**Page extract:**
Content starts

2026 NCAA Women's Wrestling Championships
- Season: 2025–26
- Teams: 52
- Format: Double-elimination
- Finals site: Xtream Arena Coralville, Iowa
- Champions: McKendree (1st title)
- Runner-up: Iowa
- Winning coach: Alexio Garcia (1st title)
- OW: Audrey Jimenez (Lehigh)
- Attendance: 1,991 (session I) 2,047 (session II) 2,166 (session III) 2,383 (session IV) 8,587 (Total Combined Attendance)
- Television: ESPN+ ESPNU

= 2026 NCAA Women's Wrestling Championships =

American collegiate wrestling tournament

The 2026 NCAA Women's Wrestling Championships was the 1st annual NCAA Women's Wrestling Championship that took place from March 6–7, 2026 at Xtream Arena in Coralville, Iowa.

Content ends

(Stored data entries)
Content starts

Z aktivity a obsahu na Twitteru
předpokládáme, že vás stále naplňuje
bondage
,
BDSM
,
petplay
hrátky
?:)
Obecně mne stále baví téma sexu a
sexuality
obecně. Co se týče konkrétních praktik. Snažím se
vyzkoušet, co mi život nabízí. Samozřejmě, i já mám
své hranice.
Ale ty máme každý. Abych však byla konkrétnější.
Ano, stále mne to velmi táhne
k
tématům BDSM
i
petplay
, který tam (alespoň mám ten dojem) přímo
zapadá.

Content ends
Content starts

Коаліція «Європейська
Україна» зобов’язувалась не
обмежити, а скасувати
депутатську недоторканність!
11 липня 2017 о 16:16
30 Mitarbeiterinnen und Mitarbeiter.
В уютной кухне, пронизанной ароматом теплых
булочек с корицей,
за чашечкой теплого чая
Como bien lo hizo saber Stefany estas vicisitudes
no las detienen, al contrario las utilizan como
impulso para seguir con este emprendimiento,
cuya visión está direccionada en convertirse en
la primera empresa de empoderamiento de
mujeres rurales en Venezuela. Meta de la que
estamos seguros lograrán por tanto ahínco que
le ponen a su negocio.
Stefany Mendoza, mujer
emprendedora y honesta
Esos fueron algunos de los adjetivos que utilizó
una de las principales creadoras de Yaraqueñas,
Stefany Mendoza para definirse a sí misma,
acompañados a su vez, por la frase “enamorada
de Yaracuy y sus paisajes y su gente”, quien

Content ends

**Things to do:**
[1] Retype the portion of the wrestling championships article that begins with the words containing "American collegiate wrestling" and ends with "in Coralville, Iowa.".
[2] Continue the article on the 2026 NCAA Women's Wrestling Championships from its last sentence.

**Solved tasks:**
[1]
American collegiate wrestling tournament

The 2026 NCAA Women's Wrestling Championships was the 1st annual NCAA Women's Wrestling Championship that took place from March 6–7, 2026 at Xtream Arena in Coralville, Iowa.

[2]
McKendree won its first national team title under head coach Alexio Garcia at the inaugural NCAA Women's Wrestling Championship. The Bearcats finished ahead of runner-up Iowa in a closely contested team race, winning 171–166. McKendree entered the championship as the top-ranked team after overtaking Iowa for the No. 1 position in the national coaches poll ahead of nationals.

McKendree and Iowa each crowned three individual national champions. McKendree's Yu Sakamoto, Cameron Guerin, and Tristan Kelly, along with Iowa's Valarie Solorio, Kennedy Blades, and Kylie Welker, won national titles in their respective weight classes. Guerin became the first wrestler in collegiate women's wrestling history to win five national championships. Four additional schools produced individual champions: Lehigh's Audrey Jimenez won the 110-pound title and was named the tournament's Outstanding Wrestler; Quincy's Xochitl Mota-Pettis won at 124 pounds; Grand Valley State's Katerina Lange captured the 138-pound title; and North Central's Bella Mir won the 145-pound championship by fall.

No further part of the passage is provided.